No end? No end? We are not passive flotsam and jetsam floating on the current. We have free will, and there are areas we should not go–at least, not on the public dime.
In pondering this, I am struck by the wisdom of Leon Kass in “The Case for Mortality” (American Scholar, 52-Spring 1983, no link):
In perpetuation, we send forth not just the seed of our bodies, but also a bearer of our hopes, our truths, and those of our tradition. If our children are to flower, we need to sow them well and nurture them, cultivate them in rich and wholesome soil, clothe them in fine and decent opinions and mores, and direct them toward the highest light, to stand straight and tall—that they may take our place as we took that of those who planted us and who made way for us, so that in time they, too, may make way and plant. But if they are truly to flower, we most go to seed; we must wither and give ground.

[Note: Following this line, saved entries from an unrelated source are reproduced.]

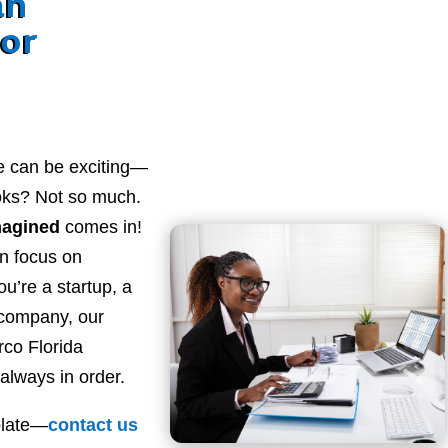
an
for
e can be exciting—
ooks? Not so much.
magined
comes in!
n focus on
u’re a startup, a
 company, our
co Florida
always in order.
plate—
contact
us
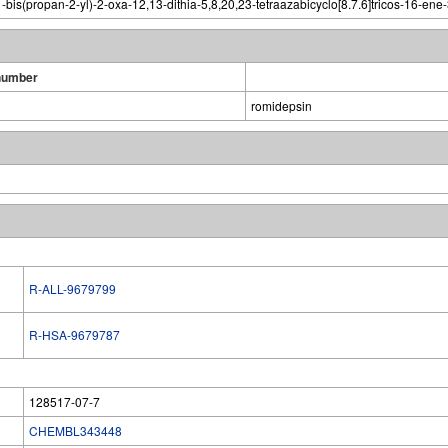
bis(propan-2-yl)-2-oxa-12,13-dithia-5,8,20,23-tetraazabicyclo[8.7.6]tricos-16-ene
number
romidepsin
R-ALL-9679799
R-HSA-9679787
128517-07-7
CHEMBL343448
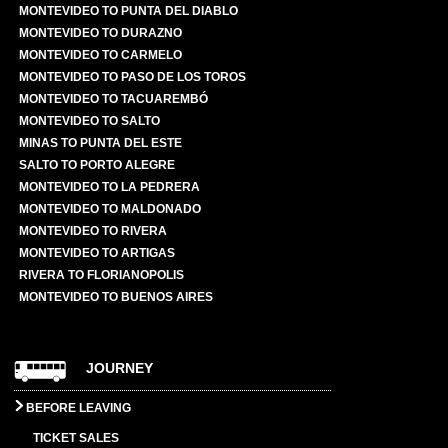
MONTEVIDEO TO PUNTA DEL DIABLO
MONTEVIDEO TO DURAZNO
MONTEVIDEO TO CARMELO
MONTEVIDEO TO PASO DE LOS TOROS
MONTEVIDEO TO TACUAREMBÓ
MONTEVIDEO TO SALTO
MINAS TO PUNTA DEL ESTE
SALTO TO PORTO ALEGRE
MONTEVIDEO TO LA PEDRERA
MONTEVIDEO TO MALDONADO
MONTEVIDEO TO RIVERA
MONTEVIDEO TO ARTIGAS
RIVERA TO FLORIANOPOLIS
MONTEVIDEO TO BUENOS AIRES
JOURNEY
BEFORE LEAVING
TICKET SALES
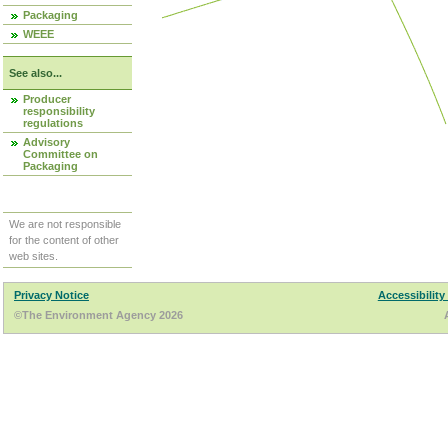
Packaging
WEEE
See also...
Producer
responsibility
regulations
Advisory
Committee on
Packaging
We are not responsible
for the content of other
web sites.
Privacy Notice
Accessibility
©The Environment Agency 2026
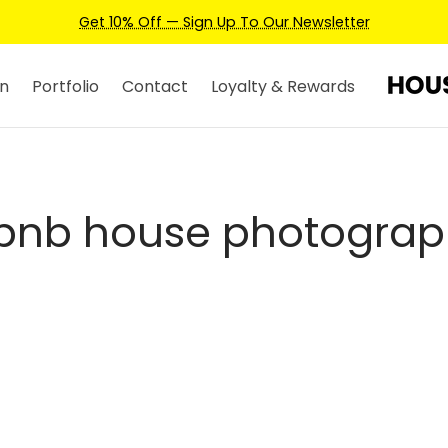
Get 10% Off — Sign Up To Our Newsletter
n
Portfolio
Contact
Loyalty & Rewards
rbnb house photograp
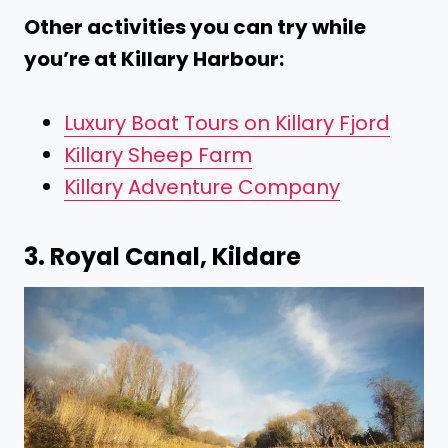
Other activities you can try while
you’re at Killary Harbour:
Luxury Boat Tours on Killary Fjord
Killary Sheep Farm
Killary Adventure Company
3. Royal Canal, Kildare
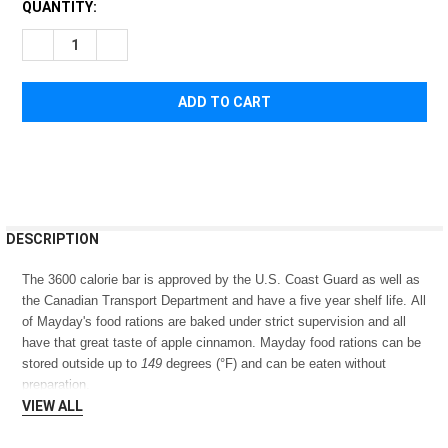
CURRENT
QUANTITY:
STOCK:
DECREASE QUANTITY OF MAYDAY FOOD BAR 3600 CALORIE
INCREASE QUANTITY OF MAYDAY FOOD BAR 3600 C
FREQUENTLY
DESCRIPTION
BOUGHT
TOGETHER:
The 3600 calorie bar is approved by the U.S. Coast Guard as well as
the Canadian Transport Department and have a five year shelf life. All
of Mayday's food rations are baked under strict supervision and all
SELECT
have that great taste of apple cinnamon. Mayday food rations can be
ALL
stored outside up to
149
degrees (°F) and can be eaten without
preparation.
ADD
SELECTED
VIEW ALL
TO CART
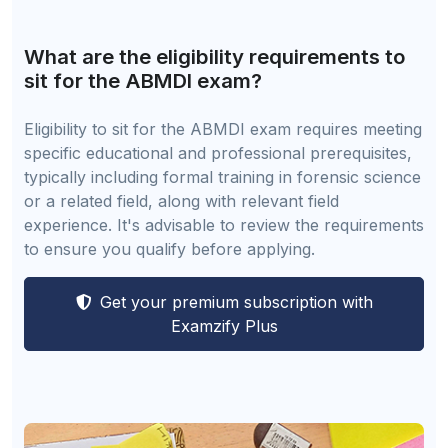
What are the eligibility requirements to
sit for the ABMDI exam?
Eligibility to sit for the ABMDI exam requires meeting
specific educational and professional prerequisites,
typically including formal training in forensic science
or a related field, along with relevant field
experience. It's advisable to review the requirements
to ensure you qualify before applying.
Get your premium subscription with
Examzify Plus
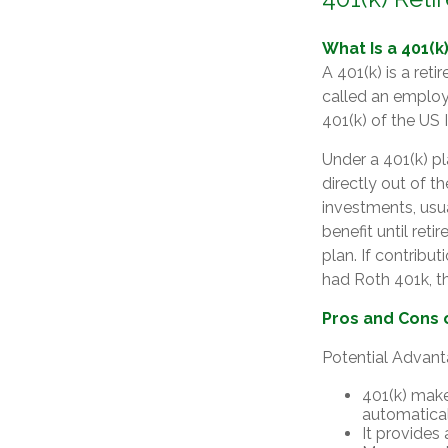
What Is a 401(k
A 401(k) is a ret
called an employ
401(k) of the US
Under a 401(k) pl
directly out of t
investments, usu
benefit until ret
plan. If contribu
had Roth 401k, the
Pros and Cons o
Potential Advan
401(k) make
automatica
It provides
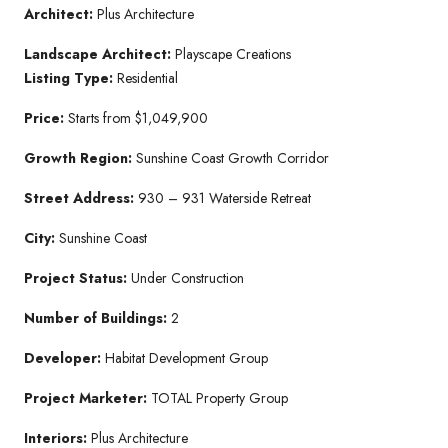
Architect:
Plus Architecture
Landscape Architect:
Playscape Creations
Listing Type:
Residential
Price:
Starts from $1,049,900
Growth Region:
Sunshine Coast Growth Corridor
Street Address:
930 – 931 Waterside Retreat
City:
Sunshine Coast
Project Status:
Under Construction
Number of Buildings:
2
Developer:
Habitat Development Group
Project Marketer:
TOTAL Property Group
Interiors:
Plus Architecture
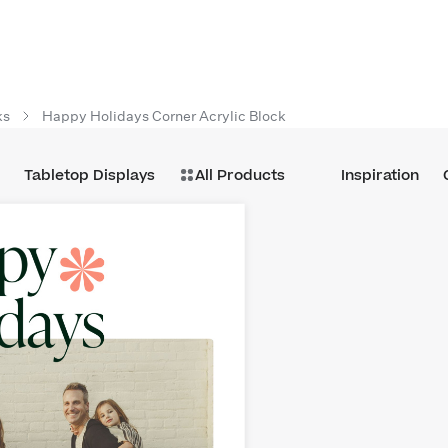
ks
Happy Holidays Corner Acrylic Block
Tabletop Displays
All Products
Inspiration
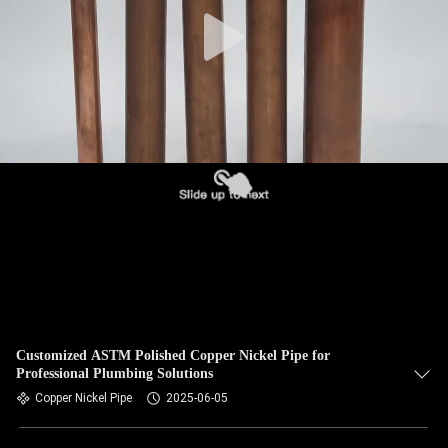
CONTROL
CONTACT
US
NEWS
CASES
SITEMAP
PRIVACY
Customized ASTM Polished Copper Nickel Pipe for
Professional Plumbing Solutions
POLICY
Copper Nickel Pipe
2025-06-05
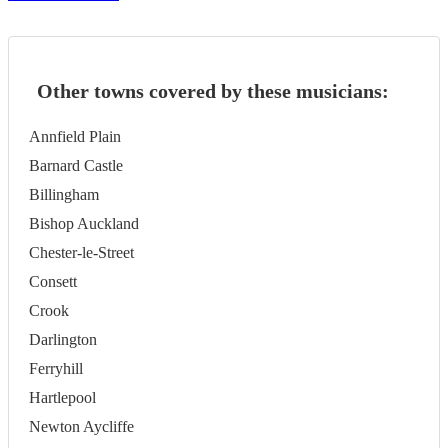
Other towns covered by these musicians:
Annfield Plain
Barnard Castle
Billingham
Bishop Auckland
Chester-le-Street
Consett
Crook
Darlington
Ferryhill
Hartlepool
Newton Aycliffe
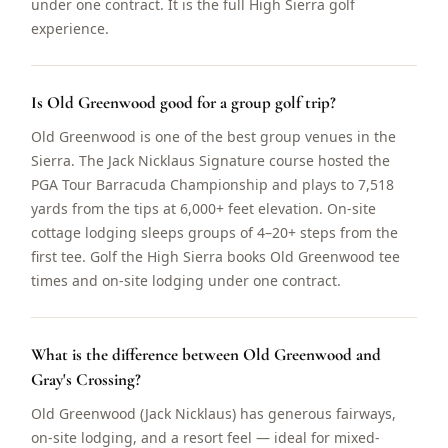
under one contract. It is the full High Sierra golf
experience.
Is Old Greenwood good for a group golf trip?
Old Greenwood is one of the best group venues in the
Sierra. The Jack Nicklaus Signature course hosted the
PGA Tour Barracuda Championship and plays to 7,518
yards from the tips at 6,000+ feet elevation. On-site
cottage lodging sleeps groups of 4–20+ steps from the
first tee. Golf the High Sierra books Old Greenwood tee
times and on-site lodging under one contract.
What is the difference between Old Greenwood and
Gray's Crossing?
Old Greenwood (Jack Nicklaus) has generous fairways,
on-site lodging, and a resort feel — ideal for mixed-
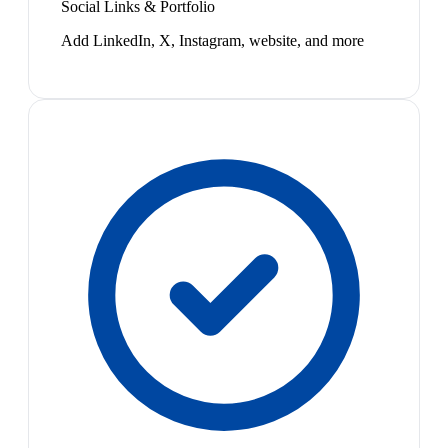
Social Links & Portfolio
Add LinkedIn, X, Instagram, website, and more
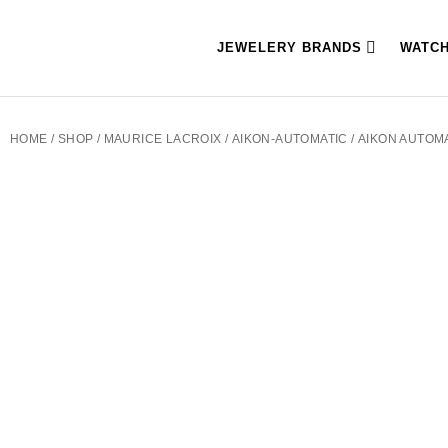
JEWELERY BRANDS
WATC
HOME
/
SHOP
/
MAURICE LACROIX
/
AIKON-AUTOMATIC
/ AIKON AUTOM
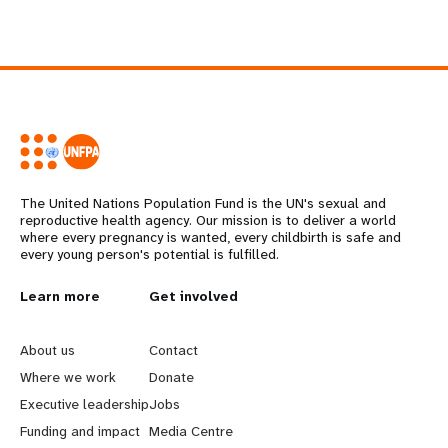
The United Nations Population Fund is the UN's sexual and
reproductive health agency. Our mission is to deliver a world
where every pregnancy is wanted, every childbirth is safe and
every young person's potential is fulfilled.
L
Learn more
G
Get involved
e
o
About us
Contact
a
b
Where we work
Donate
Executive leadership
Jobs
r
e
Funding and impact
Media Centre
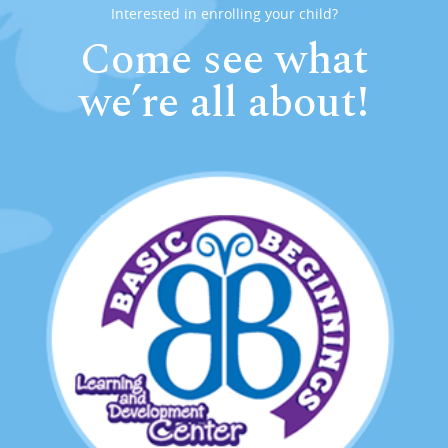
Interested in enrolling your child?
Come see what
we’re all about!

This is by no means a call for elderly people to die and get out of the way, as former Colorado Governor Richard Lamm once put it, badly (and inadvertently) mangling Kass’s point (as discussed in my Culture of Death).
Bottom line: Those who desperately seek human immortality seek to overcome the powerful beat of the natural rhythms of life. If they ever succeeded, it would rob life of vibrancy and the healthy acclimation to changing circumstances creating by the entry and exit of successive generations, resulting in a stultified species mired in reaction.
Our forefathers and mothers cared as much about their progeny (us) as they did themselves. Many today agree: To them, it is all about us.